A roundup of legislative and Capitol news items of interest:
MASK MANDATE RULING: Gov. Kim Reynolds told a radio audience Thursday that plans are proceeding to appeal a federal judge’s order that restrains the state from enforcing a state law that bars local school districts from enacting mask mandates for students.
U.S. District Judge Robert Pratt this week extended his initial Sept. 13 restraining order to Oct. 11, which means school districts may impose mask mandates and the state cannot stop them.
Pratt concluded that enforcement of the state law continues to pose a threat to the health of children.
“Well, let's remember, he's an activist judge,” the governor said during a “People’s Press Conference” segment with iHeart radio host, Jeff Angelo, a former GOP state senator from southwest Iowa.
“We weren't that surprised with the ruling that we got,” she said. “It's arbitrary and it's a double standard, but we'll fight that battle in the court.”
The governor, who made a campaign promise to have weekly news conferences, last held a news conference with Statehouse reporters Sept. 2.

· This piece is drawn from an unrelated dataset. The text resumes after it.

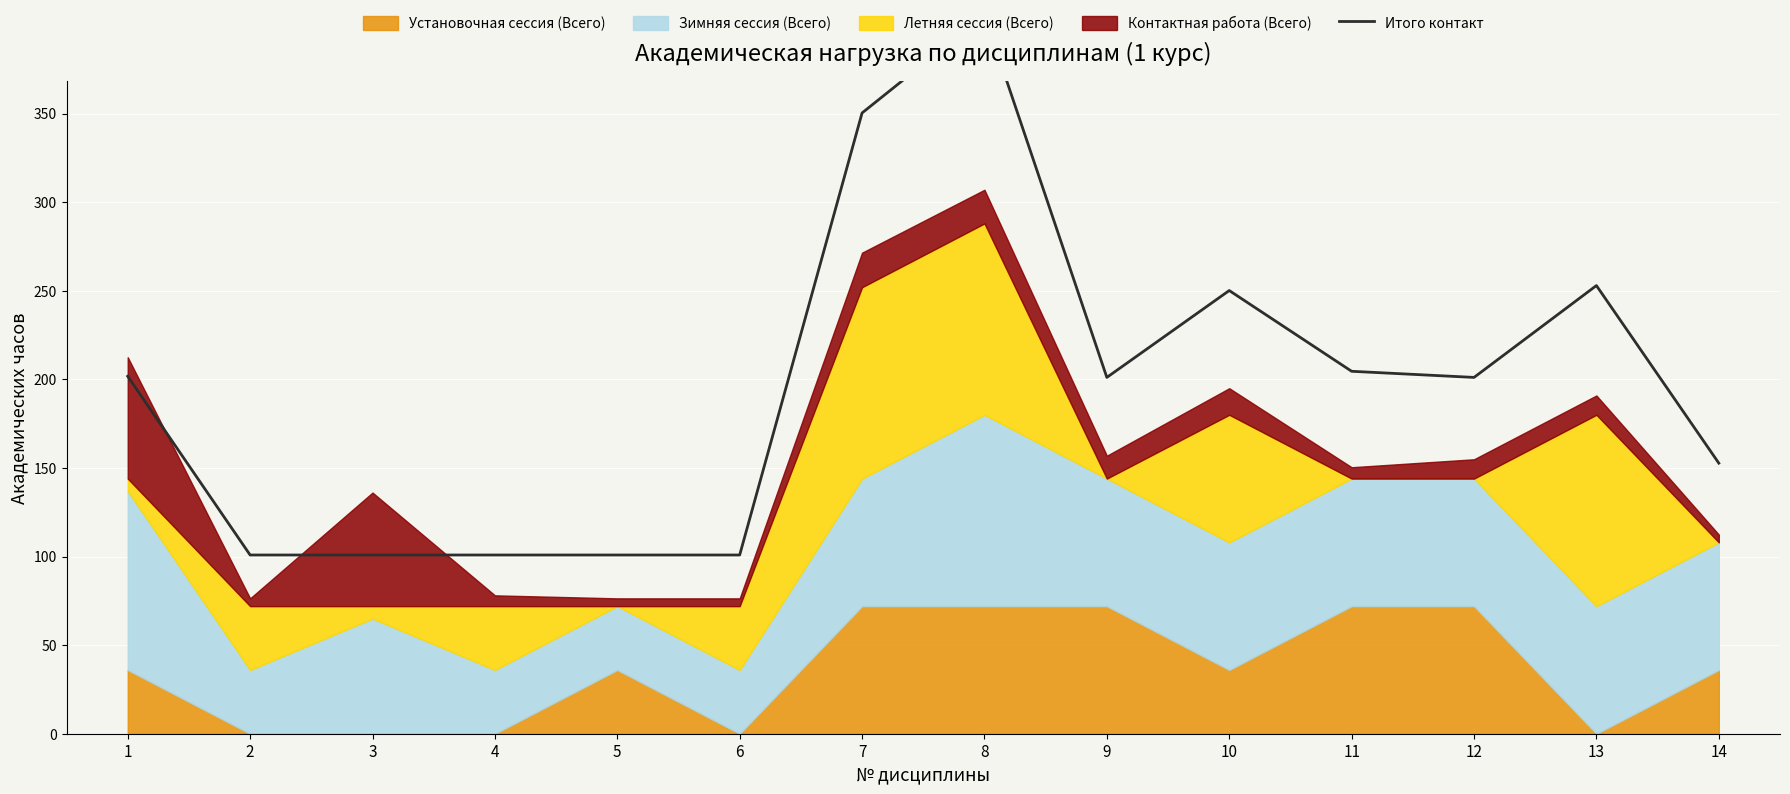

What is the difference between the maximum and second lowest values?

304.8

BEST-LOOKING CRUISER: The results have been tabulated in the 8th annual American Association of State Troopers Best-Looking Cruiser contest, in which Iowa placed 22nd.
Kentucky topped this year’s balloting with 77,944 of the 392,789 votes cast during a two-week period that ended in August.
Other top finishers were Ohio, Georgia, Texas, Nebraska, Indiana, California, Tennessee, New York, Mississippi, West Virginia, Michigan and New Hampshire.
Those top 12 states will have their cruisers included in the association’s 2022 calendar, which will be available to purchase at statetroopers.org beginning Friday, Oct. 1.
The Iowa State Patrol cruiser had 4,227 votes after a 10th-place showing last year that earned Iowa a spot in the association’s 2021 cruiser calendar.
Proceeds of calendar sales benefit the association’s foundation, which provides scholarships to dependents of member troopers.
The back of the calendar will feature a collage of all submitted photos.
TRAFFIC ENFORCEMENT ACTION: Road troopers from the Iowa State Patrol are leading a statewide Traffic Fatality Reduction Task Force effort to reduce deaths on Iowa roadways this weekend.
Troopers will be conducting a special enforcement initiative geared toward reduction of distracted driving beginning Saturday and continuing into Monday — a time period that state Department of Public Safety officials say is one of the most deadly, according to the past 10 years of crash data.
“Any activity that takes your hands off the wheel, your eyes off the road or your mind off the task of driving can be dangerous,” according to a DPS news release. “Combining these behaviors (and) doing things like texting while driving compounds the risk.”
The number of traffic crashes in Iowa due to drivers distracted by the use of phones or other devices has been on the rise, topping out at 1,101 in 2019 and on pace to exceed that total in 2021.
DPS officials say younger, inexperienced drivers under 20 years old have the highest proportion of distraction-related fatal crashes and, not surprisingly, young drivers text more than any other age group and the number of those who text is increasing.
Also, public-safety officials say drivers who use hand-held devices while driving are four times more likely to get into crashes serious enough to injure themselves or others.
Also, they said, sending or reading a text for five seconds in a vehicle traveling at 55 mph is comparable to driving the length of a football field while the operator’s eyes are closed.
DEMOCRATS FAVOR MAPS: Iowa Democrats said they will be focused on approving fair maps when the Legislature meets Tuesday to consider congressional and legislative redistricting.
“I’m hoping for a very boring day,” House Minority Leader Jennifer Konfrst, told reporters Thursday.
She and Senate Minority Leader Zach Wahls, D-Coralville, called on the Republican majorities to approve the redistricting plan prepared by the nonpartisan Legislative Services Agency.
Iowans don’t want the majority party to “rig” the maps in their favor, Wahls said. Doing that would erode democracy and create a “breeding ground for corruption.”
“There’s no legitimate reason for Republicans to reject this map,” he said, promising Democrats will fight any attempt at gerrymandering “every step of the way.”
Wahls and Konfrst said they are unaware if Republicans plan to reject the Legislative Services Agency’s redistricting map.